──────── Document ────────

APPEAL from the Circuit Court of Cook County; the Hon. JOHN J.
CROWN, Judge, presiding.
MR. PRESIDING JUSTICE GOLDBERG DELIVERED THE OPINION OF THE COURT:
Geraldine L. Panozzo (petitioner) filed a complaint for dissolution of marriage on the ground of physical cruelty. Raymond J. Panozzo (respondent) appeared by his former counsel and answered the complaint. On April 25, 1978, a judgment was entered in favor of petitioner for dissolution of the marriage. All financial and property matters were reserved for future hearing. The judgment provided "there is no just reason for delaying enforcement or appeal." Ill. Rev. Stat. 1979, ch. 110A, par. 304(a).
On March 22, 1979, after trial, a supplemental judgment was entered disposing of property matters. More than one year after entry of the judgment for dissolution, and on April 20, 1979, respondent filed a verified motion to vacate both the judgment for dissolution and the supplemental judgment on property rights. This motion was registered by the clerk of the circuit court on June 22, 1979. Upon denial of this motion, respondent filed notice of appeal directed to both judgments and to a number of other orders in the case. We will review the merits of each judgment separately. We are constrained to note that pro se representation, although apparently indispensable, adds considerably to our task of terminating litigation.
• 1 As shown above, the judgment for dissolution of marriage entered April 25, 1978, disposed of fewer than all of the claims between these parties. The judgment included "an express written finding that there [was] no just reason for delaying enforcement or appeal." (Ill. Rev. Stat. 1979, ch. 110A, par. 304(a).) Therefore, the judgment was final and appealable. (See In re Marriage of Lentz (1980), 79 Ill.2d 400, 403 N.E.2d 1036.) The post-trial motion made by respondent to vacate the judgment for dissolution, filed April 20, 1979, and registered on June 22, 1979, was not filed in apt time within the applicable 30-day period. (Ill. Rev. Stat. 1979, ch. 110, par. 68.3.) Therefore, the post-trial motion did not stay the time for filing a notice of appeal from the judgment entered April 25, 1978. Fultz v. Haugan (1971), 49 Ill.2d 131, 135, 273 N.E.2d 403. See also English v. English (1979), 72 Ill. App.3d 736, 741, 393 N.E.2d 18.

──────── Exercise data ────────

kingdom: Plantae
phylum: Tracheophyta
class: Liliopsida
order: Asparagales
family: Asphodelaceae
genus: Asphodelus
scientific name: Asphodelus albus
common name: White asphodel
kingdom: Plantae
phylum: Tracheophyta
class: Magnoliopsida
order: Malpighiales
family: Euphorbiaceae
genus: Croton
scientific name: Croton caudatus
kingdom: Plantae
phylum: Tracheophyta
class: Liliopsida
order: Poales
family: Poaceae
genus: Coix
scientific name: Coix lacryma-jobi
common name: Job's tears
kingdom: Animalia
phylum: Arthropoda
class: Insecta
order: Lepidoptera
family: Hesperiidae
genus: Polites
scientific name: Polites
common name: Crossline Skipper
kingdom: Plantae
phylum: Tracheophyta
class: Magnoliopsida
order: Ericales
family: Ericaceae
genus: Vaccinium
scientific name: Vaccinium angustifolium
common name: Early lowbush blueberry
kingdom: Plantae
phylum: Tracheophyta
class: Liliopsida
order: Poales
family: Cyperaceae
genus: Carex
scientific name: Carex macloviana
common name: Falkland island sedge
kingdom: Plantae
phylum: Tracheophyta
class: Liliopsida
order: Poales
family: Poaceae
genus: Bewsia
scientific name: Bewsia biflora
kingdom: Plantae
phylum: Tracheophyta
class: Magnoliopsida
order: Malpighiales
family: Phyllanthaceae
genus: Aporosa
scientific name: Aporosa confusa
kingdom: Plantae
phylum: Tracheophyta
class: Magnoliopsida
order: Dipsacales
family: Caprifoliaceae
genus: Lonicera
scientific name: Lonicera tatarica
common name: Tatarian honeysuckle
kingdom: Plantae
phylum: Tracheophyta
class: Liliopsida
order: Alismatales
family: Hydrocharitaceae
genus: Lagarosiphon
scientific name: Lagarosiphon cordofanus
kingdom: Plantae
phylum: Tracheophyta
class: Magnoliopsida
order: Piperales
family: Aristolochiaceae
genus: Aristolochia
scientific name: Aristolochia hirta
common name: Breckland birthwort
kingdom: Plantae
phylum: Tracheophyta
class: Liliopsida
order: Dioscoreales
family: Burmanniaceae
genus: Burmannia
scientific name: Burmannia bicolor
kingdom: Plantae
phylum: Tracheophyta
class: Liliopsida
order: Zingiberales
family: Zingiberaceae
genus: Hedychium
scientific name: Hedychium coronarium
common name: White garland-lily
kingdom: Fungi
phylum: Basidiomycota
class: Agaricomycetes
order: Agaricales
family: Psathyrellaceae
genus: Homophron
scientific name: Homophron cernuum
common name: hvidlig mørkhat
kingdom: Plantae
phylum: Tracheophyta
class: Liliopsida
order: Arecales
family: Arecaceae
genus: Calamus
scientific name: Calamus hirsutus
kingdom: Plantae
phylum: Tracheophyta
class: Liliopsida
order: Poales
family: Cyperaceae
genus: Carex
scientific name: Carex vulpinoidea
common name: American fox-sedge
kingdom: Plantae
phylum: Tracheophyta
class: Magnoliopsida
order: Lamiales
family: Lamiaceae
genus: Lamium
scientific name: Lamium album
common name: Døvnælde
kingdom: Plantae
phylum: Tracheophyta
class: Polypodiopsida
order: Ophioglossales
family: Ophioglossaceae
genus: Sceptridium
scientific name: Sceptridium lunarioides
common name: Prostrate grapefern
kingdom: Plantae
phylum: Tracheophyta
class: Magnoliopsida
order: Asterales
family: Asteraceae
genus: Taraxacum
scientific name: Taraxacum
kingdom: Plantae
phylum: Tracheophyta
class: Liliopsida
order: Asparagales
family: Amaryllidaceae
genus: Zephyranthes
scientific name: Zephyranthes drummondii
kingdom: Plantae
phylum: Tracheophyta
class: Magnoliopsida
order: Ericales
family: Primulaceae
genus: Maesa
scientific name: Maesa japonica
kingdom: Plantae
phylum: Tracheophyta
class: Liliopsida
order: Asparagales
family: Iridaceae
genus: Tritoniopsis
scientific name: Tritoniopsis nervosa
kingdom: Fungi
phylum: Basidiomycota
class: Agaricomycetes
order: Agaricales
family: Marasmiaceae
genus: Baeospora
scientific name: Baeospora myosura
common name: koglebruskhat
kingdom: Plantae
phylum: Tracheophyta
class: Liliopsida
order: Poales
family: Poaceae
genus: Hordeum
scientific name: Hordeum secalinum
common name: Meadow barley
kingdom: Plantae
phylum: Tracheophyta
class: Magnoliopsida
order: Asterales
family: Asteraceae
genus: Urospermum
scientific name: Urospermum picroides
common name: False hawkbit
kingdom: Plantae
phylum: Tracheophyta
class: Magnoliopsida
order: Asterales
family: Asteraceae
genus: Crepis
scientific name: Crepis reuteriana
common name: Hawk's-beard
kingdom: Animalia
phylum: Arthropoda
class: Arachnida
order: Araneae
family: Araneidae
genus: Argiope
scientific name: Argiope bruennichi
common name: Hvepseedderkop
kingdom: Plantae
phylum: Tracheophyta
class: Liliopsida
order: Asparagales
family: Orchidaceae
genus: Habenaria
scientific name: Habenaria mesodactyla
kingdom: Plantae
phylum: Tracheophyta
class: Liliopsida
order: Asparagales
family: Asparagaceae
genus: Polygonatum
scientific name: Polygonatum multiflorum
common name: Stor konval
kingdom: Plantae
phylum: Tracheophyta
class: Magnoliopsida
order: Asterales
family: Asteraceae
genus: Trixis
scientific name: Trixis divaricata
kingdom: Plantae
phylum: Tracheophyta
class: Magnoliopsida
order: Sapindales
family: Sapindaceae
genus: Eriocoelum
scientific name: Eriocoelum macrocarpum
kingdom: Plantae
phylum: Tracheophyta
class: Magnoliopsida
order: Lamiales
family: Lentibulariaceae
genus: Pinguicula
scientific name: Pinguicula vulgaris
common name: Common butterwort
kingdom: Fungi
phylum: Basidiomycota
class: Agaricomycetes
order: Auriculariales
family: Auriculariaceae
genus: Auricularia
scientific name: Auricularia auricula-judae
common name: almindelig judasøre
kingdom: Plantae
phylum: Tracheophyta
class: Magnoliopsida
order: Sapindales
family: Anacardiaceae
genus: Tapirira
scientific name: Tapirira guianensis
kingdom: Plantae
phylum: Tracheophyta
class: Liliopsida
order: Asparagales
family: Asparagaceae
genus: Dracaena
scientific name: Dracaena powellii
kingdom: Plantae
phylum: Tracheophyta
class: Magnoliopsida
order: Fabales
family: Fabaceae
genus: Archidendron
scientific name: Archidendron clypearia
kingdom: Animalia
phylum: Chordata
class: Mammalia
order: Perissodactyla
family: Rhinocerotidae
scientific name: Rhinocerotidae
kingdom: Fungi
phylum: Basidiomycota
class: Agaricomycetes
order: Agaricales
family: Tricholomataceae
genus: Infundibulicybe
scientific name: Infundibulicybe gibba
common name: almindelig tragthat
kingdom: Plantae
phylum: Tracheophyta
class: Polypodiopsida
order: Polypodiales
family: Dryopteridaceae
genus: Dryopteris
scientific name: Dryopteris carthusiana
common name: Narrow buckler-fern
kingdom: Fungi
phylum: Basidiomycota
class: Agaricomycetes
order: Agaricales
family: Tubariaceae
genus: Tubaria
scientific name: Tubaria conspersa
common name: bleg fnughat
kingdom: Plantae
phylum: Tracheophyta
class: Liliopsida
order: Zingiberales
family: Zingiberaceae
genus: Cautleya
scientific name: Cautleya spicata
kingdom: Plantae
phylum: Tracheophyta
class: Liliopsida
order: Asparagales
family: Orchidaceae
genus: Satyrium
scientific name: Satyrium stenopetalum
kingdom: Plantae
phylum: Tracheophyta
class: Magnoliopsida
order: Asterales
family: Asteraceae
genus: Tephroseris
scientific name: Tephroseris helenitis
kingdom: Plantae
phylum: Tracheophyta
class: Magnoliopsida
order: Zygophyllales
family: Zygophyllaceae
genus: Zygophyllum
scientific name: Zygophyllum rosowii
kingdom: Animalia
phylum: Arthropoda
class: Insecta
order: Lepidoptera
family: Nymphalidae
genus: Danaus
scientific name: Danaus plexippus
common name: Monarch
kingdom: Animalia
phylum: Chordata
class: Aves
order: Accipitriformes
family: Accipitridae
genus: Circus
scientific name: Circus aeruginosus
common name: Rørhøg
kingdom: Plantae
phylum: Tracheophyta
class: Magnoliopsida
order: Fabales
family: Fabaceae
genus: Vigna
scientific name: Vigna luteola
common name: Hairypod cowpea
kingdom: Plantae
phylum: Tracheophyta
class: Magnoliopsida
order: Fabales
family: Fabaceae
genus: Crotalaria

────────

**Exercises to complete:**
A. Reproduce the passage of the court opinion that opens with the words "On March 22, 1979, after" and closes with "of terminating litigation.".
B. Render the records from their first line through the line containing "scientific name: Bewsia biflora" as a JSON list of strings, one string per line, leaving out blank lines.

**Answers provided:**
A.
On March 22, 1979, after trial, a supplemental judgment was entered disposing of property matters. More than one year after entry of the judgment for dissolution, and on April 20, 1979, respondent filed a verified motion to vacate both the judgment for dissolution and the supplemental judgment on property rights. This motion was registered by the clerk of the circuit court on June 22, 1979. Upon denial of this motion, respondent filed notice of appeal directed to both judgments and to a number of other orders in the case. We will review the merits of each judgment separately. We are constrained to note that pro se representation, although apparently indispensable, adds considerably to our task of terminating litigation.

B.
[
  "kingdom: Plantae",
  "phylum: Tracheophyta",
  "class: Liliopsida",
  "order: Asparagales",
  "family: Asphodelaceae",
  "genus: Asphodelus",
  "scientific name: Asphodelus albus",
  "common name: White asphodel",
  "kingdom: Plantae",
  "phylum: Tracheophyta",
  "class: Magnoliopsida",
  "order: Malpighiales",
  "family: Euphorbiaceae",
  "genus: Croton",
  "scientific name: Croton caudatus",
  "kingdom: Plantae",
  "phylum: Tracheophyta",
  "class: Liliopsida",
  "order: Poales",
  "family: Poaceae",
  "genus: Coix",
  "scientific name: Coix lacryma-jobi",
  "common name: Job's tears",
  "kingdom: Animalia",
  "phylum: Arthropoda",
  "class: Insecta",
  "order: Lepidoptera",
  "family: Hesperiidae",
  "genus: Polites",
  "scientific name: Polites",
  "common name: Crossline Skipper",
  "kingdom: Plantae",
  "phylum: Tracheophyta",
  "class: Magnoliopsida",
  "order: Ericales",
  "family: Ericaceae",
  "genus: Vaccinium",
  "scientific name: Vaccinium angustifolium",
  "common name: Early lowbush blueberry",
  "kingdom: Plantae",
  "phylum: Tracheophyta",
  "class: Liliopsida",
  "order: Poales",
  "family: Cyperaceae",
  "genus: Carex",
  "scientific name: Carex macloviana",
  "common name: Falkland island sedge",
  "kingdom: Plantae",
  "phylum: Tracheophyta",
  "class: Liliopsida",
  "order: Poales",
  "family: Poaceae",
  "genus: Bewsia",
  "scientific name: Bewsia biflora"
]